For young girls and boys: I don’t have much relationship advice. But I’m pretty sure a good starting point is to see someone as a person. Of course it’s important to be cautious and have high standards, but I think you close yourself off from real love and empathy if you get in the habit of categorizing everyone as high value and low value like they are products on a market. Or see them as part of an evil cabal of all men, or delusional modern women. Most important is how they treat you. How they treat others. And here’s the truth: no amount of red flag TikToks or warnings against Western women! will protect you from hurt. Love is scary; people are flawed. And actually, the more I see people double down on this, putting on a total feminist girlboss I hate men persona or an alpha male we don’t need women act, the more I’m starting to suspect it’s a front to avoid getting hurt: a convenient, monetizable way to avoid pain, rejection, complexity, and taking the terrifying step of trusting someone. Don’t listen to them.
Because we do need each other. Yes, it’s hard to find something real and meaningful in the modern world, but there are good men and women out there, trying their best, worth getting to know and trust. And I’m sick of being told otherwise. If we really want to understand one another, we will not find it this way. Not through constant stereotyping and strategizing. Not on platforms that profit from pulling us apart. Or from Internet personalities chasing cheap clicks. The truth, terrifying as it might seem, is we will only find it in each other.
Freya India is a writer based in London, England. She writes the newsletter GIRLS, on girlhood in the modern world.
I'm definitely not a zoomer (50 next year), so don't have that perspective, except watching my teenage daughters navigate the new world. The past few decades did have a, "men are bad/masculinity is bad" theme that was tiresome, and effective at building anger among us men. I tend to think that this message pushed men towards porn and away from women (although it didn't take much pushing). My daughters (16 and 17) only got phones this year, and are still quite limited in the online sphere (no dating apps), but don't seem to have a problem meeting and socializing with boys. Maybe the more online a person is, the worse the dating arena is?

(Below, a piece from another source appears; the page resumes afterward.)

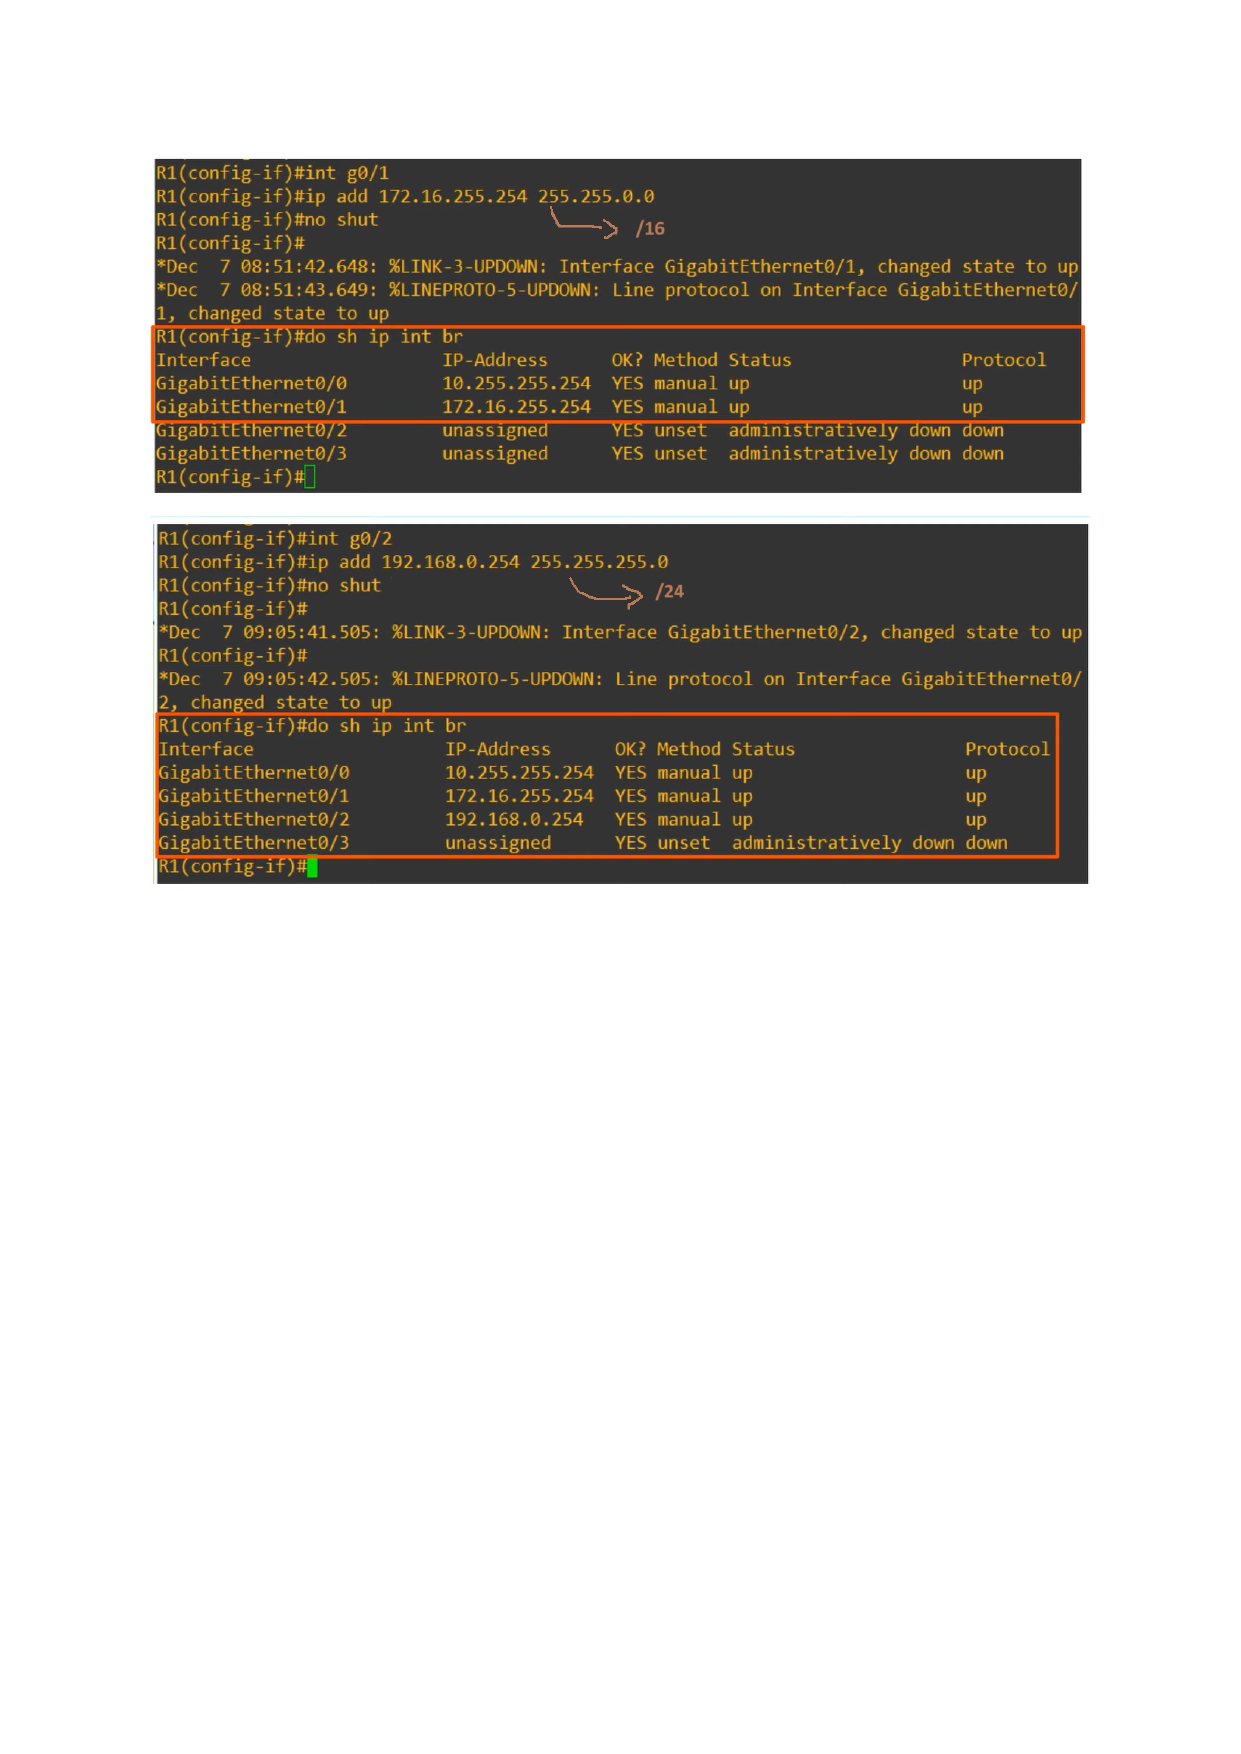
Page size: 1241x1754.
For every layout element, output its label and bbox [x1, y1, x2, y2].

picture [150, 516, 1091, 892]
picture [150, 150, 1091, 515]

As a feminist activist from the 60s, I feel this is a giant problem. I don't think it's relegated to Gen Z. I see it in my generation, the ninth decade. Not sure how this developed, but can't be put in one or the other side. No white hats. I was struck by Freya's thinking that the divisiveness we are experiencing in general has pulled relationships between the sexes into it. Like general distrust based in our politics is a black hole pulling everything into it.